_Extract_
Iljitsch van Beijnum said:
>> By "new BGP messages", do we mean
messages in the BGP definition
>> of message types?
>
>That's what I meant, yes.
>
>> So new attributes would not be considered new
messages?
>
>No, new attributes would be considered new attributes.
If you are talking about new messages, you don't have to
worry about
negotiating the capability (i.e., in order to avoid
overloading an
unaware recipient) - if a recipient sees a message type it
doesn't
understand, the BGP spec says it drops the connection.
>As I've tried to say before: we should only use this
mechanism for
>information which is still useful after traversing one
or more non-
>upgraded hops AND only if we can be reasonably sure that
currently
>deployed routers won't run into trouble because of the
extra memory
>required to store this information.
A valid concern. But it is difficult to phrase into a
requirement,
since some mechanisms may be "still useful" or
may not "run into
trouble". It could be expressed in the requirement
document as
a warning to mechanism developers - "must consider the
impact", etc.

_Material provided_

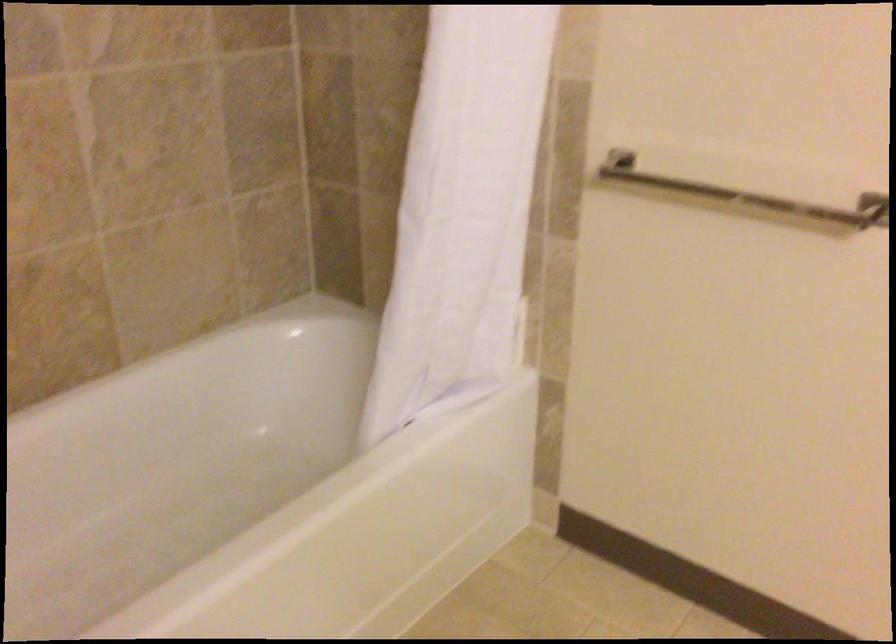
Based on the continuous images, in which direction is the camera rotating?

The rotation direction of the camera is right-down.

_Exercise task_
Set down the stretch of the BGP discussion from "Iljitsch van Beijnum" through "considered new attributes.", word for word. Work only from the BGP discussion and leave the material out of it.

_Solution below_
Iljitsch van Beijnum said:
>> By "new BGP messages", do we mean
messages in the BGP definition
>> of message types?
>
>That's what I meant, yes.
>
>> So new attributes would not be considered new
messages?
>
>No, new attributes would be considered new attributes.